Apr 062018
 

SMEs to egg on Sydney deals
Sydney-based small and medium sized merchants are gravitating towards group buying sites to hold close the un-served customers who are potential bargain hunters and have yet to catch the Sydney deals.
That is a buzzword that was not only doing round in the Melbourne360 conference in June in the Australian largest city, but is also reflecting in the flourishing local daily deals along the southeast coast of the Tasman Sea as well as perhaps in entire Land of Plenty.
No doubt, national deals constitute over 80 per cent of group buying offers, local deals are rapidly clawing share and registered growth from 13 per cent in first quarter to 17 per cent in April-June, according to a research firm Telsyte.
Back to the SME, a top official of a daily deal company said at the conference that roadside merchants and companies with small customer base are capitalizing on the social commerce to push up their sale figures.

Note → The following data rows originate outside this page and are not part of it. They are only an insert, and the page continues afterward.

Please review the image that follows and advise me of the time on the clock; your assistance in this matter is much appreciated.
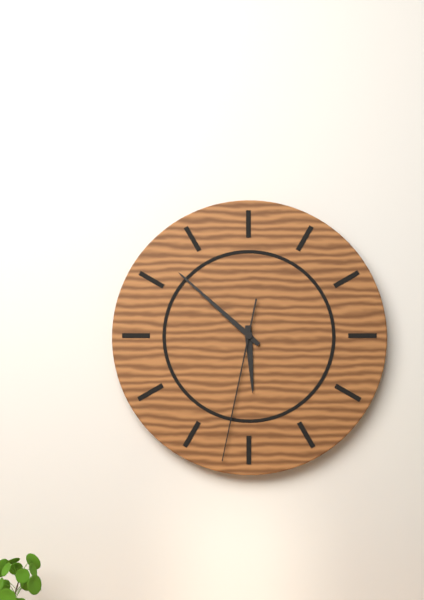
5:52:32
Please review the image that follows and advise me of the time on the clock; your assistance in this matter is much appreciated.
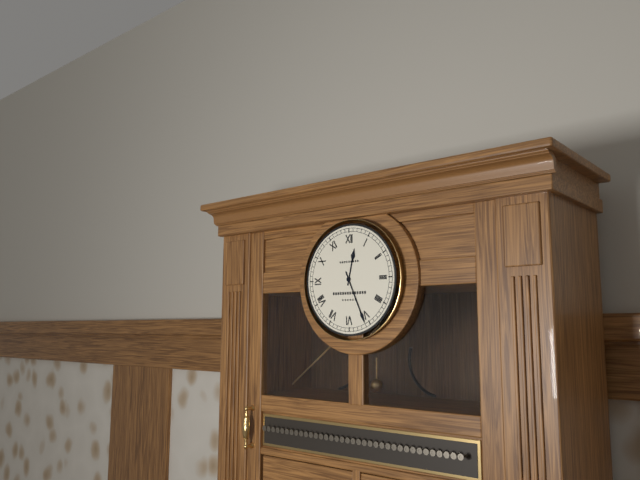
12:26
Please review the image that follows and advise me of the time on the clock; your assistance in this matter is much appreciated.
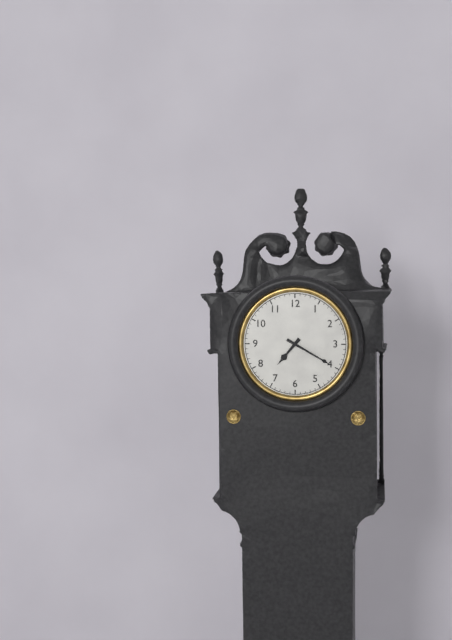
7:20
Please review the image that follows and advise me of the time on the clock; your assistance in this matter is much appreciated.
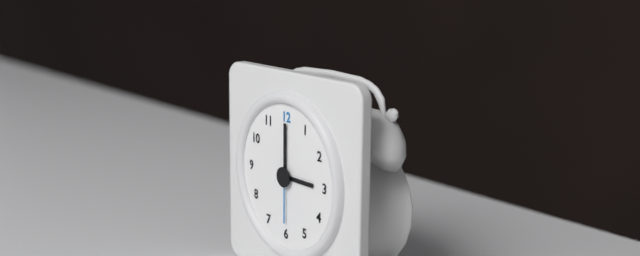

Despite that it is a positive development on the face of it for Aussies yearning for affordable holiday package to sandstone rock Uluru, hot balloon ride, or tenpin bowling games, industry analysts lament rowdy elements are playing havocs with the group buying industry and befooling novice discount seekers by their despicable bait and switch ploys.

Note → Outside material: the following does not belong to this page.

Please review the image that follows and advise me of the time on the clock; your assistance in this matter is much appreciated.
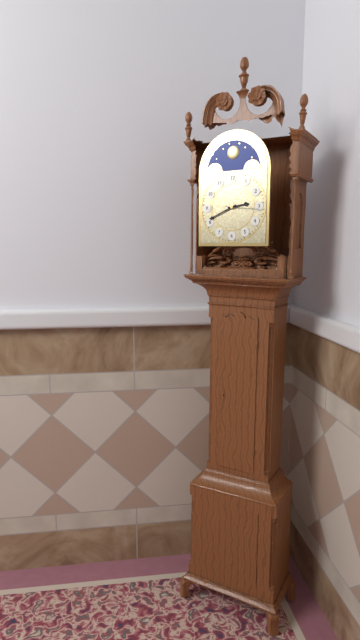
2:41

Seemingly worried over rising numbers of complaints related to fake vouchers and customers bewailing absence of stocks at point of sale, Billy Tucker, CEO Cudo, criticized the unfair practice in the daily deals space. He called for the code of conducts to control such practices.
“A voluntary code was vital to give customers and merchants confidence, and to weed out cowboys,” he spoke categorically at Mumbrella Media and Marketing Conference. Draft code of conduct to regulate the discount market was also presented at the group buying session and notably backed by the Australian Direct Marketing Association.
Advocates of local daily deals consider entry of SMEs as light at the end of tunnel occupied by small numbers of couponing sites. Just as other market such as USA is dominated by fortunate two or three daily deal companies, so out of 50 group buying sites alone eight including Scoopon, Cudo, Living Social, Spreets, Groupon, OurDeal, Deals.com.au, and Ouffer rule the roost in Australia accounting for 90 per cent of daily deals revenue.
Diversity leads to high numbers of choices to customers especially promotes local deals that are necessary to throw blessings of discounts at the grass root level, they argue. Aussies deserve it; after all they are supporting the industry to reach the mark of 400 to 500 million dollars soon.